• [Task description] Would you repeat word for word the lines of the listing that follows, from the one with "Three sites of" up to and including the one with "Table 5. Serum", and leave out the images?

══ Records supplied

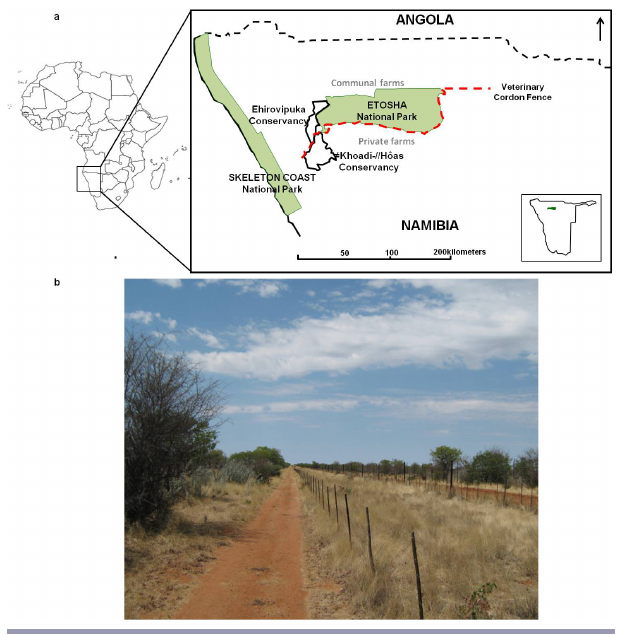
Fig. 1 . Map of the study area in northwestern Namibia, including the Etosha National Park (ENO), private, and communal farms (a). The veterinary cordon fence or “red line” (dashed line) divides adjacent rangelands in the study area from the ENP and is a double fence (b), consisting of a high game- proof fence (right) separated by a 10-m passage from a stock- proof fence on the side of the farms and communities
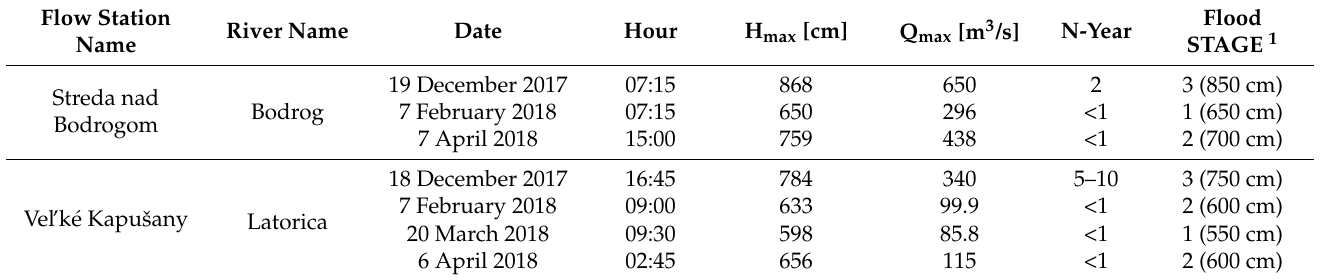
Three sites of interest characteristic in significant flood changes were selected to obtain the most accurate results (Figure 3).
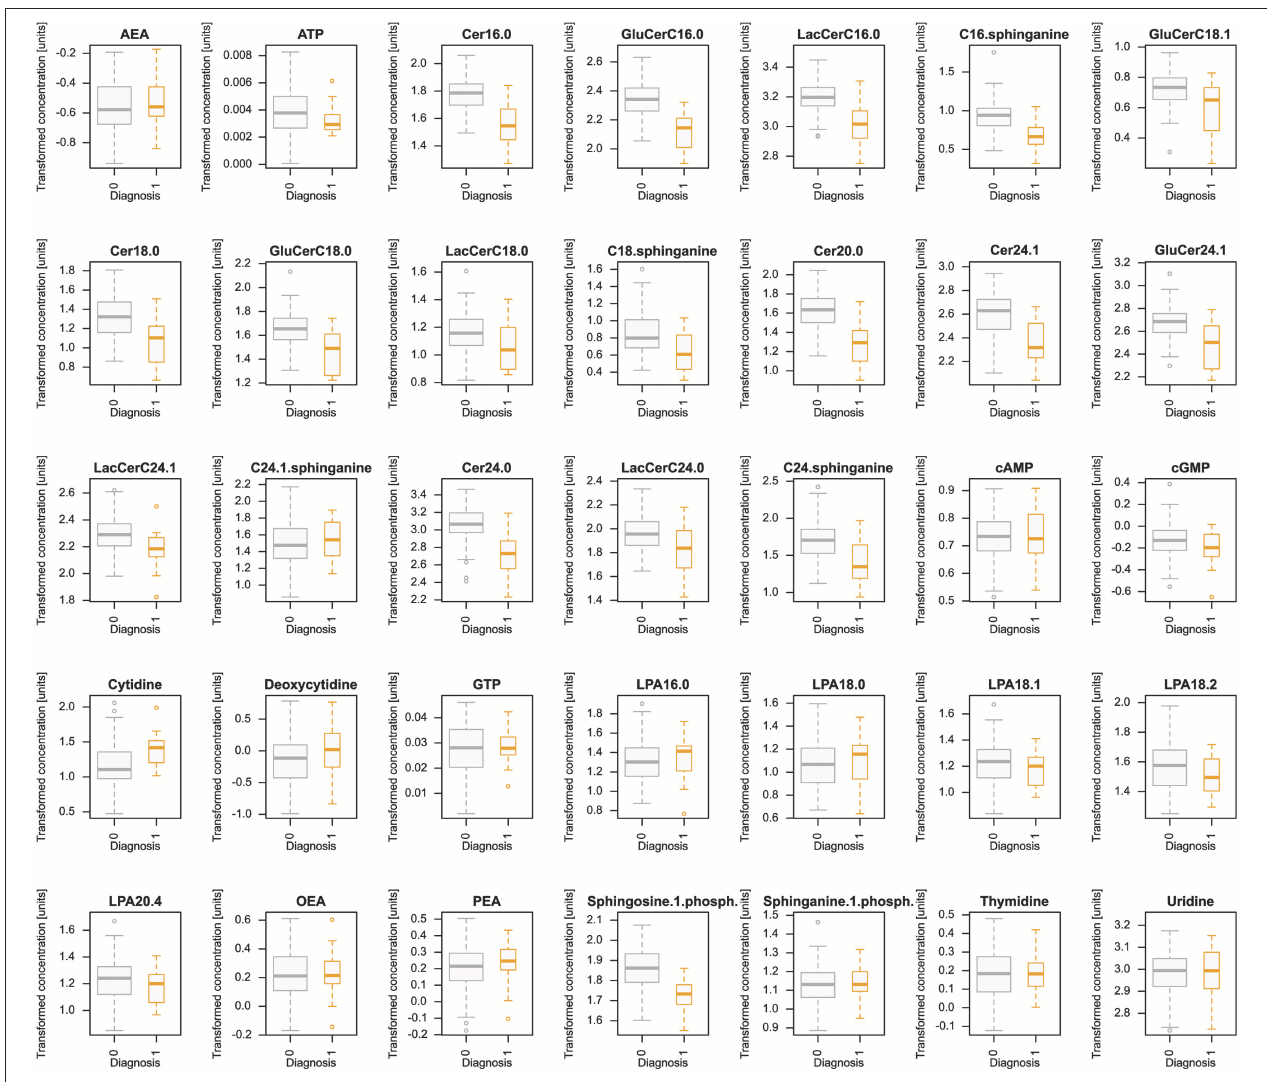
FIGURE 5 | Plasma concentrations of d = 35 lipid mediators (transformed and age corrected data) acquired from patients with dementia (yellow) or from patients with either bipolar disorder, depression ADHD or enrolled as healthy controls (gray). The data are shown in alphabetical order of lipid mediator names and for each mediator, separately for group membership to either or not the diagnosis of dementia (dementia = 1, others = 0). The widths of the boxes are proportional to the respective numbers of subjects per group. The quartiles and medians (solid horizontal line within the box) are used to construct a “box and whisker” plot. Single data are shown as dots. The whiskers add 1.5 times the interquartile range (IQR) to the 75th percentile or subtract 1.5 times the IQR from the 25th percentile and are expected to include 99.3% of the data if normally distributed. The figure has been created using the R software package [version 3.4.4 for Linux; http://CRAN.R-project.org/;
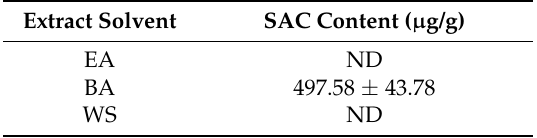
Table 1. SAC content ( µ g/g dry weight) of EA, BA and WS fractions. Extract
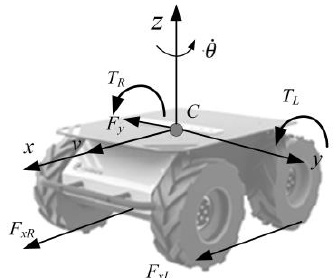
Figure 2. Dynamic model of a skid–steer wheeled robot.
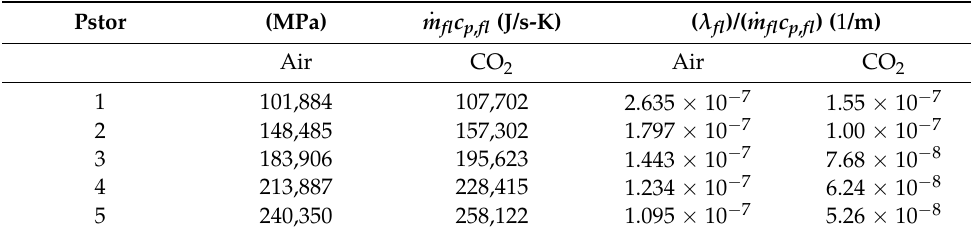
Table 2. Heat capacity and exponential power of CO 2 and air for Equations (10) and (11) (cooling device at 0.1 MPa).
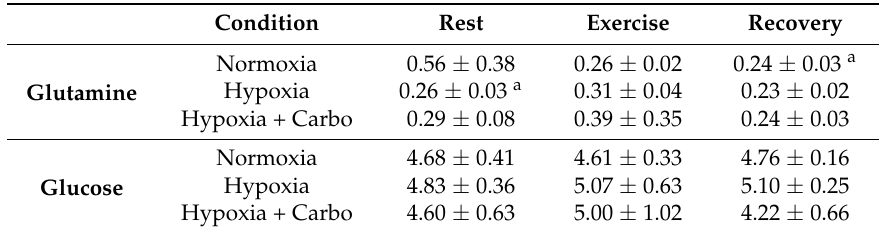
Table 5. Serum concentration of glutamine and glucose at rest, after exercise and after recovery in normoxia, hypoxia and hypoxia +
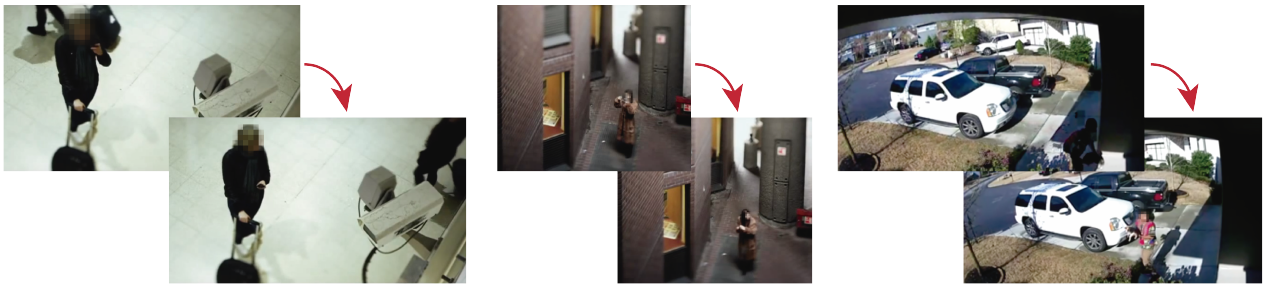
Figure 1. Different situations may be recorded by surveillance cameras. Suspicious behavior is not the crime itself. However, particular situations will make us distrust a person if we consider their behavior to be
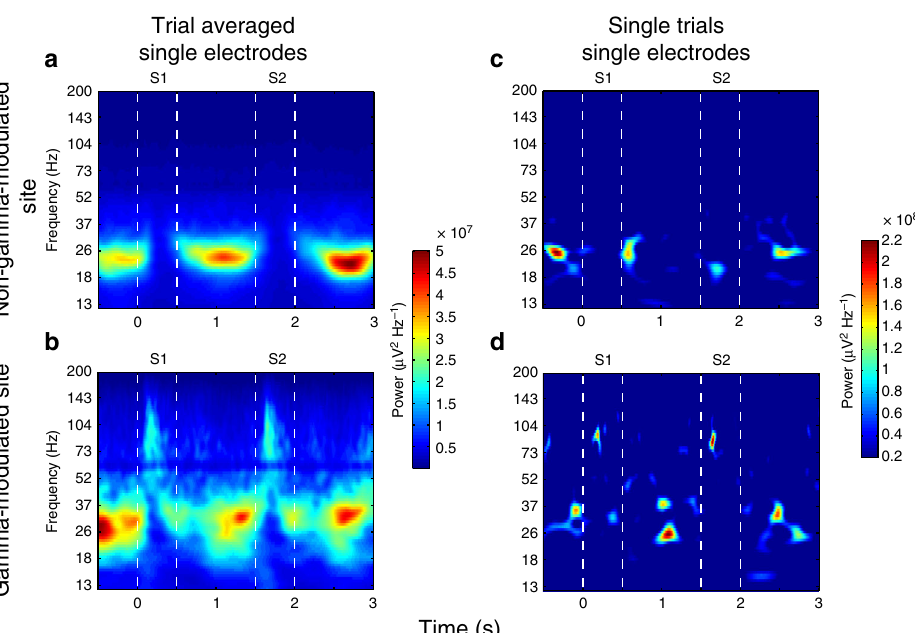
Fig. 2 Trial-averaged and single-trial spectrograms. Example of trial-averaged spectrograms of a non-gamma-modulated a and a gamma-modulated b recording site. Displayed are the two sample object presentations, S1 and S2, and the following delays. Single-trial examples originating from the same two recording sites are shown in c (non-gamma-modulated) and d (gamma-modulated). Spectrograms were normalized by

════

• [Exercise output]
Three sites of interest characteristic in significant flood changes were selected to obtain the most accurate results (Figure 3).
FIGURE 5 | Plasma concentrations of d = 35 lipid mediators (transformed and age corrected data) acquired from patients with dementia (yellow) or from patients with either bipolar disorder, depression ADHD or enrolled as healthy controls (gray). The data are shown in alphabetical order of lipid mediator names and for each mediator, separately for group membership to either or not the diagnosis of dementia (dementia = 1, others = 0). The widths of the boxes are proportional to the respective numbers of subjects per group. The quartiles and medians (solid horizontal line within the box) are used to construct a “box and whisker” plot. Single data are shown as dots. The whiskers add 1.5 times the interquartile range (IQR) to the 75th percentile or subtract 1.5 times the IQR from the 25th percentile and are expected to include 99.3% of the data if normally distributed. The figure has been created using the R software package [version 3.4.4 for Linux; http://CRAN.R-project.org/;
Table 1. SAC content ( µ g/g dry weight) of EA, BA and WS fractions. Extract
Figure 2. Dynamic model of a skid–steer wheeled robot.
Table 2. Heat capacity and exponential power of CO 2 and air for Equations (10) and (11) (cooling device at 0.1 MPa).
Table 5. Serum concentration of glutamine and glucose at rest, after exercise and after recovery in normoxia, hypoxia and hypoxia +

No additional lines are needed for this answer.